Wife - "I want the truth, and I want it NOW!"

Husband - "Fine.  We finished in under  4 hours, quick beer in the clubhouse, I hopped in the car and would have  been here at noon on the button.   On the way home, I spotted a girl half our age struggling with a flat tire.  I changed it in a jiffy, and next she's offering me money.  Of course, I refuse it - then she tells  me she was headed to the bar at the Sheraton - and begs me to stop so she can buy me a beer. She's such a sweetie, I said yes.  Before you know it - one beer turned to three or four, and I  guess we were looking pretty good to each other.  Then she tells me she has a room at the Sheraton less than 50 steps from our table.  She suggested we get some privacy while pulling  me by the hand.  Now I'm in her room ... clothes are flying .... The talking stopped ...  and we proceeded to have sex in every way imaginable. It must have gone on for hours, because  before I know it the clock says 5:30.  I jumped up, threw my clothes  on, ran to the car, and here I am.  There, you wanted the truth ... you  got it."

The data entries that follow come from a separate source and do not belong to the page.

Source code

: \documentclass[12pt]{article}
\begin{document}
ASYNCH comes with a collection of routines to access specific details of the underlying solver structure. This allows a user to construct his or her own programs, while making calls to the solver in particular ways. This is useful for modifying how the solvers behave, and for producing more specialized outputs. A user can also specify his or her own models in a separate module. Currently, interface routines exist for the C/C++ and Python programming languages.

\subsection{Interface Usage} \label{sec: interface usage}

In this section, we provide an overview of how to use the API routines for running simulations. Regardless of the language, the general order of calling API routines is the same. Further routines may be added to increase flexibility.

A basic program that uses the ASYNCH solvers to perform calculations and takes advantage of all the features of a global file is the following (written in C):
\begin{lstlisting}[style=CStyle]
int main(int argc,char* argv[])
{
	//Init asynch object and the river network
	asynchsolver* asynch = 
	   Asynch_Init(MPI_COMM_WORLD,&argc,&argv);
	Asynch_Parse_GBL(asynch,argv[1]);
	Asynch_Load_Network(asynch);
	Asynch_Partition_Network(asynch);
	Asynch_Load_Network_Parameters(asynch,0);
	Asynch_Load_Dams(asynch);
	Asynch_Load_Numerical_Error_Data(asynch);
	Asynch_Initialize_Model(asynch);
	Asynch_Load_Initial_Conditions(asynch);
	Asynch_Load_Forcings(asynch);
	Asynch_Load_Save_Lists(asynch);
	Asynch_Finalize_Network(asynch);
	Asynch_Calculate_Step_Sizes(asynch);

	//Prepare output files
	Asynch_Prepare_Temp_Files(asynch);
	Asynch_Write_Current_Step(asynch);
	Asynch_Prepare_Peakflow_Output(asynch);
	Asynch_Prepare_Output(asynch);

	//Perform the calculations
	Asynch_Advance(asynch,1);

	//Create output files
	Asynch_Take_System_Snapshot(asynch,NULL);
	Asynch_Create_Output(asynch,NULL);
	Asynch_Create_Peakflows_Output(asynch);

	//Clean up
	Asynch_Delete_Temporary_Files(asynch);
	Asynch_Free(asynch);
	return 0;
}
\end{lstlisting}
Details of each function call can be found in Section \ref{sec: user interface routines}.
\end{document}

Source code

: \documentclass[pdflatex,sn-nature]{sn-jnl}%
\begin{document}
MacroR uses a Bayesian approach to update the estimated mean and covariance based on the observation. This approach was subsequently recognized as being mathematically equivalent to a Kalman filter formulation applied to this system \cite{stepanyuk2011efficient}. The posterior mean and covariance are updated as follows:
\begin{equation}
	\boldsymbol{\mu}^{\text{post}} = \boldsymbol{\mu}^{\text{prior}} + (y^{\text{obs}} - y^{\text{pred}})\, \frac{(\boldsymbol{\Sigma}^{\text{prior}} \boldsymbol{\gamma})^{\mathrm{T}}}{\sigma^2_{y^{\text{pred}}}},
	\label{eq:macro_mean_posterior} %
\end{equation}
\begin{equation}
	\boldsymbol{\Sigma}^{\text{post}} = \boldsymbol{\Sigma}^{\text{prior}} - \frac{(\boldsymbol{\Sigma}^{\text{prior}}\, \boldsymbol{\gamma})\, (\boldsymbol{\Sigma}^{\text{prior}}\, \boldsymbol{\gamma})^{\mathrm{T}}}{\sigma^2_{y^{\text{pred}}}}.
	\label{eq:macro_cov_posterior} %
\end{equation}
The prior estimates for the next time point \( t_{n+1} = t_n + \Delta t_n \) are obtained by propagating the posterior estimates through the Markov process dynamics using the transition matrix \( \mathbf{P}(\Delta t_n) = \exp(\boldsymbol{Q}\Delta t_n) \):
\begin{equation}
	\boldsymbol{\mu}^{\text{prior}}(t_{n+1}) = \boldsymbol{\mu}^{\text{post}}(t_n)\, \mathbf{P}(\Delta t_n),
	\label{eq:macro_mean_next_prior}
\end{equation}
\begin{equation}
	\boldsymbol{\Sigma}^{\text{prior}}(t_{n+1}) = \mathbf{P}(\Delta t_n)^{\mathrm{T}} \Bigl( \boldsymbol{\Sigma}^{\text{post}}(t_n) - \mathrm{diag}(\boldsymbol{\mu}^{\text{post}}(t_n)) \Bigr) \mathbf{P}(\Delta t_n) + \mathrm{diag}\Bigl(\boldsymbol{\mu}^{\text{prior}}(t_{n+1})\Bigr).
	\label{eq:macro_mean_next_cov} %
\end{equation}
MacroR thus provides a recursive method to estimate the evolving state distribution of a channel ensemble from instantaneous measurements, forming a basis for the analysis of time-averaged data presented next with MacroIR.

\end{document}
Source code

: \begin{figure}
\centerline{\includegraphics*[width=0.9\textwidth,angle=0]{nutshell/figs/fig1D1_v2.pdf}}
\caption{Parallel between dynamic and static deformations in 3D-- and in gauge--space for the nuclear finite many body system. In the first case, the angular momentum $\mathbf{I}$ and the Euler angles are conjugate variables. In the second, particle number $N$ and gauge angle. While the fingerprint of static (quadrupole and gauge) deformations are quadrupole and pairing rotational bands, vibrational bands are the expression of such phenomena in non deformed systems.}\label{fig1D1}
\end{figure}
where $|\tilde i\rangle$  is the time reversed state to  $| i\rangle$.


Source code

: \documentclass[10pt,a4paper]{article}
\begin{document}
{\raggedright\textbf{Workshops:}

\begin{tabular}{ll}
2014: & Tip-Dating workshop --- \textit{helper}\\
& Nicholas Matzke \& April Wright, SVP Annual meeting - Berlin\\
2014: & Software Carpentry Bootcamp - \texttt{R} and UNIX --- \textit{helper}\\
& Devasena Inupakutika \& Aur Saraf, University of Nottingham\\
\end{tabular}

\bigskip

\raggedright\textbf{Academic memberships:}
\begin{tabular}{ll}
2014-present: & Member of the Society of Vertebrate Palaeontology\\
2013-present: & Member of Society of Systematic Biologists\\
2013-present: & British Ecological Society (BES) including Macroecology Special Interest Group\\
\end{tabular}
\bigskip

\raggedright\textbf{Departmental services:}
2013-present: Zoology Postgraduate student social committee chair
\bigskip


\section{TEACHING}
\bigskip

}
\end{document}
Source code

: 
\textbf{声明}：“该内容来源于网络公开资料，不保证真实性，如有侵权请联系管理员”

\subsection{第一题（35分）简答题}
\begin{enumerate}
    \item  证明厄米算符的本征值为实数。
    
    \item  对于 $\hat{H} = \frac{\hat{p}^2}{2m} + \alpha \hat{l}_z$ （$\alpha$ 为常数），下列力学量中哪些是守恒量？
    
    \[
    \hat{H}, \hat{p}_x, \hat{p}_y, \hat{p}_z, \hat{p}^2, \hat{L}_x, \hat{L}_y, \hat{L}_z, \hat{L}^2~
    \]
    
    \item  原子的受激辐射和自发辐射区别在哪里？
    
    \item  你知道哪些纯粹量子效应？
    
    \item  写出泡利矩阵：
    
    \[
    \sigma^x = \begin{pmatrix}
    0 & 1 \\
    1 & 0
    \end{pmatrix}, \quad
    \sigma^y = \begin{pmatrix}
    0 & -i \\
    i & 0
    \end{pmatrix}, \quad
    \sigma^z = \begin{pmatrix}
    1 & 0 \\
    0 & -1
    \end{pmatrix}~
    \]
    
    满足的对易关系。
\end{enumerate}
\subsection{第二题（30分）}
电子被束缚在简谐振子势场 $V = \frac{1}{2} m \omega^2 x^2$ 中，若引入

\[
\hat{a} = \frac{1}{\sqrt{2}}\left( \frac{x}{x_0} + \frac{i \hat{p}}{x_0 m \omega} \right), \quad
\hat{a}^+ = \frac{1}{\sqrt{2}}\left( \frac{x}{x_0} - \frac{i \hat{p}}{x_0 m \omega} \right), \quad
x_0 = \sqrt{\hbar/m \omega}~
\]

Wife - "Bullshit! You played 36 holes, didn't you!?"

Blonde - Perfect Woman

A man is eating in a fancy restaurant, and there is a gorgeous blond eating at the next table. He has been checking her out all night, but lacks the nerve to go talk to her. Suddenly she sneezes and her glass eye comes flying out of her socket towards the man. He reflexively grabs and snatches it out of the air. "Oh my god, I am sooo sorry, " the woman says as she pops her eye back in place. "Let me buy you dinner to make it up to you." They enjoy a wonderful dinner together and afterwards the woman invites him back to her place for a drink. They go back to her house, and after a bit she leads him into the bedroom and begins undressing him. The couple have wild passionate sex over and over all night. The next morning when he awakens, she has already gotten up and brings him breakfast in bed. The guy is amazed. "You know, you are the perfect woman. Are you this nice to every guy you meet?" "No, she replies.... "You just happened to catch my eye."

Wife Wins

This man was sitting quietly reading his paper one morning, peacefully enjoying himself, when his wife sneaks up behind him and wacks him on the back of his head with a huge frying pan. Man: "What was that for?" Wife: "What was that piece of paper in your pants pocket with the name Marylou written on it?"  Man: "Oh honey, remember two weeks ago when I went to the horse races? Marylou was the name of one of the horses I bet on." The wife looked all satisfied and goes off to work around the house. Three days later he is once again sitting in his chair reading and she repeats the frying pan swatting. Man: "What the hell was that for this time?" Wife: "Your horse called."